== Record set

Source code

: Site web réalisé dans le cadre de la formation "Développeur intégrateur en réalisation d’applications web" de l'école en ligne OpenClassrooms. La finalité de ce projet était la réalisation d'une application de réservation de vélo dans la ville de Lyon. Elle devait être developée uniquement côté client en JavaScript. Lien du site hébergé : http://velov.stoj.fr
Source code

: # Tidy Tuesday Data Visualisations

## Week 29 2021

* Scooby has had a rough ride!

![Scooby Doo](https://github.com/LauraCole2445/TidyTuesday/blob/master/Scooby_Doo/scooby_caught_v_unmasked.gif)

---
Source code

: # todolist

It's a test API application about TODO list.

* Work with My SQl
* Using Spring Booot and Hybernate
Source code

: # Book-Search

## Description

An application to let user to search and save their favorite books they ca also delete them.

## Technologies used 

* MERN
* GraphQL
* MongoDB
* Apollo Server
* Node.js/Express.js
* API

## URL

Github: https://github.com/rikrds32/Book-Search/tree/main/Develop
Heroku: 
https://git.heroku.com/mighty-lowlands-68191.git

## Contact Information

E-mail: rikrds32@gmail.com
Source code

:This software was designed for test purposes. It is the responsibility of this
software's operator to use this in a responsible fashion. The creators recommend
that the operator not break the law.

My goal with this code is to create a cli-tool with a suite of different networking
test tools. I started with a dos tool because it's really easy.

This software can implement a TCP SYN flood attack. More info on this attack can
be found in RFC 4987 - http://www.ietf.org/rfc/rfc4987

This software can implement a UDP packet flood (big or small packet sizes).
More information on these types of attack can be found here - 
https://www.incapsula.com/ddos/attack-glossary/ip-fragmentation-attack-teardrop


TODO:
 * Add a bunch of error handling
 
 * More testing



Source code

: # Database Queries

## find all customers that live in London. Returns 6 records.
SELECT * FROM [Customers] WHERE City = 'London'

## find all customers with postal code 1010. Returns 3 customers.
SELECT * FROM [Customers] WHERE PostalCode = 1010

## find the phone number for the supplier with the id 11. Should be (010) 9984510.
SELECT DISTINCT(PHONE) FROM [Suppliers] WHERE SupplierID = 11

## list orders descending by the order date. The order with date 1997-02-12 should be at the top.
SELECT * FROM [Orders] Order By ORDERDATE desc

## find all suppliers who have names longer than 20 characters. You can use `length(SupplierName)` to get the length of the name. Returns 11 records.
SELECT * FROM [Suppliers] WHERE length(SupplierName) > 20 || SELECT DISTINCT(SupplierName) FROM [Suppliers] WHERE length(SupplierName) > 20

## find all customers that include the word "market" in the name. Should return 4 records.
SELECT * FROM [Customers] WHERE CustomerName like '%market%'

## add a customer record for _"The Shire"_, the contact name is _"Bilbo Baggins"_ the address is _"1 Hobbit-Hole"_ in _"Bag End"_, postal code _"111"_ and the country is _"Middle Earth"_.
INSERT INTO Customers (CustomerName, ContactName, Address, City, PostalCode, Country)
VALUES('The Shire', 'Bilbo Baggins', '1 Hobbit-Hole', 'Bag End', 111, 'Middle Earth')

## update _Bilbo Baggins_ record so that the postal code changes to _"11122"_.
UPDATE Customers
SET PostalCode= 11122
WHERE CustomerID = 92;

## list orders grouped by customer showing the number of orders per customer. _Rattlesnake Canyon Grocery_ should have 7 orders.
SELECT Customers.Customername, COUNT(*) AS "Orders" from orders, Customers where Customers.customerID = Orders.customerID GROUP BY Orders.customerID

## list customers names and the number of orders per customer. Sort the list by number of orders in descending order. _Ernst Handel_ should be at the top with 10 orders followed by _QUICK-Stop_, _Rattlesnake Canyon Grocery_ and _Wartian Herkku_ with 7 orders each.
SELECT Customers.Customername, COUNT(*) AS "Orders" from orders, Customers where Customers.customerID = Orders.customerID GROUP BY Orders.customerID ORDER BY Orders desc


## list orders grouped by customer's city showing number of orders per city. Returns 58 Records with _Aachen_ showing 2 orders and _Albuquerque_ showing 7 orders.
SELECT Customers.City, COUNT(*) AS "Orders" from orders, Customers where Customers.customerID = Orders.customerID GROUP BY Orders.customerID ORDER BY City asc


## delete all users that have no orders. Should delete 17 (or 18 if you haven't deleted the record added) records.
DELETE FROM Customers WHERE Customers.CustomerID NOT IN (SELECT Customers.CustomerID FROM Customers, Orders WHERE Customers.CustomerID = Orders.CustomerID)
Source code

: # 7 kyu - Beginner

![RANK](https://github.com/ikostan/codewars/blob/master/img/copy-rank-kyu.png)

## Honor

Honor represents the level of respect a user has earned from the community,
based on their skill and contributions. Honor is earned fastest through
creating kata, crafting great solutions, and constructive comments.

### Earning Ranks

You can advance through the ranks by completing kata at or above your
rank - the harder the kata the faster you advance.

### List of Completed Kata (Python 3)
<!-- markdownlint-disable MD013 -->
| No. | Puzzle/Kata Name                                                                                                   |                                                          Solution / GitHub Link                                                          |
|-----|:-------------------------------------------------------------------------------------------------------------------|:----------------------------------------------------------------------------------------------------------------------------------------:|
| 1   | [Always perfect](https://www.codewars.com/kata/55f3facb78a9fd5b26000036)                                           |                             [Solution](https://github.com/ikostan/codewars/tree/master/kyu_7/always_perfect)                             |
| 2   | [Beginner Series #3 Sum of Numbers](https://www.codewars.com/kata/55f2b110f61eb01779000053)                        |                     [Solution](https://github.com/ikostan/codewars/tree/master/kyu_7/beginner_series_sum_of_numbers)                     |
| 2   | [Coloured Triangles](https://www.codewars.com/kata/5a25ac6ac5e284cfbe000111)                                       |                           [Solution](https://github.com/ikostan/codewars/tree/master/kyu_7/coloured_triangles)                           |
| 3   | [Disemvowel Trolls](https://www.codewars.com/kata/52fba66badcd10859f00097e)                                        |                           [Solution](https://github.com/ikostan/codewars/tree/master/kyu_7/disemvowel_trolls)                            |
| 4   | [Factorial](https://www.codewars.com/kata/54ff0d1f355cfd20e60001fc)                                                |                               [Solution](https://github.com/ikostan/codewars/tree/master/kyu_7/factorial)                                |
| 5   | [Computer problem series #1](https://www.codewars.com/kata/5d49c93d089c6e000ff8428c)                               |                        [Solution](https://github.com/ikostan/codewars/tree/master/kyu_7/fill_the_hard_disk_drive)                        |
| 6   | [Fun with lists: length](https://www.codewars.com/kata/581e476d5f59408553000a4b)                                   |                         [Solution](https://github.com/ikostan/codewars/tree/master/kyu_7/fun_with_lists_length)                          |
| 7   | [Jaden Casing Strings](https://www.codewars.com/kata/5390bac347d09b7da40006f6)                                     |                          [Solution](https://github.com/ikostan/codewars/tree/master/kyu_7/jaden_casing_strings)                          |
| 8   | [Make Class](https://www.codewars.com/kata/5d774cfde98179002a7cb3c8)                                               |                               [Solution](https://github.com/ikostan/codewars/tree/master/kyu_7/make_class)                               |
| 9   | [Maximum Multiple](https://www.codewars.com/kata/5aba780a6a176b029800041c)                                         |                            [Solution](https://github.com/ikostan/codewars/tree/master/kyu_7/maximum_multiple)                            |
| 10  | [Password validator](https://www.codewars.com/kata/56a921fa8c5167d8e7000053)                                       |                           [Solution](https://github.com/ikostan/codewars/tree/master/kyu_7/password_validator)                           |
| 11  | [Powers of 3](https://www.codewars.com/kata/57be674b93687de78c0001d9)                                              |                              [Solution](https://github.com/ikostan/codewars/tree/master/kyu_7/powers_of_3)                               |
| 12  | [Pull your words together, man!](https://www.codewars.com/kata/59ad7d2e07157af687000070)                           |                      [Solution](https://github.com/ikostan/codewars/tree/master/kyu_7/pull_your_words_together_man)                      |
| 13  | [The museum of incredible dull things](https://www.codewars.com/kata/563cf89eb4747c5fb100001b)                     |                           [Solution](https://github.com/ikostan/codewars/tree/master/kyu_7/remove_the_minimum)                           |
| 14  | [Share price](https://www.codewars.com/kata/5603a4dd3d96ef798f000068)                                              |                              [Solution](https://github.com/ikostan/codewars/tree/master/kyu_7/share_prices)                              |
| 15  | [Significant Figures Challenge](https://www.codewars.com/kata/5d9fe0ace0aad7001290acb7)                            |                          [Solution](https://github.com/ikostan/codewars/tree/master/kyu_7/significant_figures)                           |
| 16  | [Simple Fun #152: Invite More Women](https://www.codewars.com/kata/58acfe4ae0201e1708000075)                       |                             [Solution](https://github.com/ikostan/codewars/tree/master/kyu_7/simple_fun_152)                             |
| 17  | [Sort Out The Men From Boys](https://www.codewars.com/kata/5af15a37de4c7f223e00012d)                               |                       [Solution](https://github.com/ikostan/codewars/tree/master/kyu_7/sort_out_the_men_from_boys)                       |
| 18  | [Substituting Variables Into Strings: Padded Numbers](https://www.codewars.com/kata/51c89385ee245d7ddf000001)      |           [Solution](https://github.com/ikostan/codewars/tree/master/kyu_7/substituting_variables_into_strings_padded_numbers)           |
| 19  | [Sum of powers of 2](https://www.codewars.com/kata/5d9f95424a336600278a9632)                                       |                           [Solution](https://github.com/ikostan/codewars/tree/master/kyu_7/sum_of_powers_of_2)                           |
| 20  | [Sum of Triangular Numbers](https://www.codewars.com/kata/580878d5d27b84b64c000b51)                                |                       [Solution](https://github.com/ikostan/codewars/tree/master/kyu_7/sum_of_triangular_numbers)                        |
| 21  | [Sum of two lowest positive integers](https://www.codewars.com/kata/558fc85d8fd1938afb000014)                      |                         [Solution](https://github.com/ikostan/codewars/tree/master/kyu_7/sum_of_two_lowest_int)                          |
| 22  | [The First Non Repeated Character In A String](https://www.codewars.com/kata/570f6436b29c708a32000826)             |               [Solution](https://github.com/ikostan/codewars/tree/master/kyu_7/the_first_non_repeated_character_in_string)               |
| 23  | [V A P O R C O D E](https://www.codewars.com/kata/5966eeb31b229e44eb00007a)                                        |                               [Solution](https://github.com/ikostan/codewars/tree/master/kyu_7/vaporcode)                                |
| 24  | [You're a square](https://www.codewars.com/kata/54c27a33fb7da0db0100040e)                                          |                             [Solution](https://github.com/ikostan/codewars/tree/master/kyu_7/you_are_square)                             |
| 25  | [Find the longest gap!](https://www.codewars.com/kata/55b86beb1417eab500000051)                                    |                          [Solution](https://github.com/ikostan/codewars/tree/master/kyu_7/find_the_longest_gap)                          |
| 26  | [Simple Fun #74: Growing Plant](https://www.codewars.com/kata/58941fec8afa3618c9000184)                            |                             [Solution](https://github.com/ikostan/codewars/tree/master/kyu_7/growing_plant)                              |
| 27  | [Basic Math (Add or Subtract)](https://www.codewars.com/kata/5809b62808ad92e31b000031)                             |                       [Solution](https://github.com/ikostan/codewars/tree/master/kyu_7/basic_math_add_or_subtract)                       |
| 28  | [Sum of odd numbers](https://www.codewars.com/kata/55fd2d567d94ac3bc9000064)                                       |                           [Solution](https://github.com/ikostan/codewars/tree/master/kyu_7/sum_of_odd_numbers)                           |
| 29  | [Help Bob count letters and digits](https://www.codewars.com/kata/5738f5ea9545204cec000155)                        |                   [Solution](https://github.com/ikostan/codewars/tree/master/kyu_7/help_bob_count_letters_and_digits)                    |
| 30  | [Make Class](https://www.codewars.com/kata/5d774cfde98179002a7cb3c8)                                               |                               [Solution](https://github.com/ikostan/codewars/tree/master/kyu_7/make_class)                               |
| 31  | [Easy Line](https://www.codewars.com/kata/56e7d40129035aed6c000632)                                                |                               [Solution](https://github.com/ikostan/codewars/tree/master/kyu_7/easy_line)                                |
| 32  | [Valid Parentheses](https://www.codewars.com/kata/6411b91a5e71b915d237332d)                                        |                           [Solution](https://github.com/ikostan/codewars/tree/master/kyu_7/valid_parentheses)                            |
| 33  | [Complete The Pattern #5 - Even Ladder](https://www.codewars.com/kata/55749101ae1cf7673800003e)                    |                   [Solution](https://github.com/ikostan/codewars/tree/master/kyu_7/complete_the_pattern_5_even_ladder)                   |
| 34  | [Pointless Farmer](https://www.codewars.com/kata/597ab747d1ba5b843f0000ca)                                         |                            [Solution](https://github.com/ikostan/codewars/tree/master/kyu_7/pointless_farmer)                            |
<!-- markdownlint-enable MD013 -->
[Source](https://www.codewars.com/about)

====

| Problem description |
Swap "software" for "program" in everything from the line containing "This software can implement a TCP" down to the line containing "# Database Queries", leaving all else unchanged, and give only those lines.

| Response |
This program can implement a TCP SYN flood attack. More info on this attack can
be found in RFC 4987 - http://www.ietf.org/rfc/rfc4987

This program can implement a UDP packet flood (big or small packet sizes).
More information on these types of attack can be found here - 
https://www.incapsula.com/ddos/attack-glossary/ip-fragmentation-attack-teardrop


TODO:
 * Add a bunch of error handling
 
 * More testing



Source code

: # Database Queries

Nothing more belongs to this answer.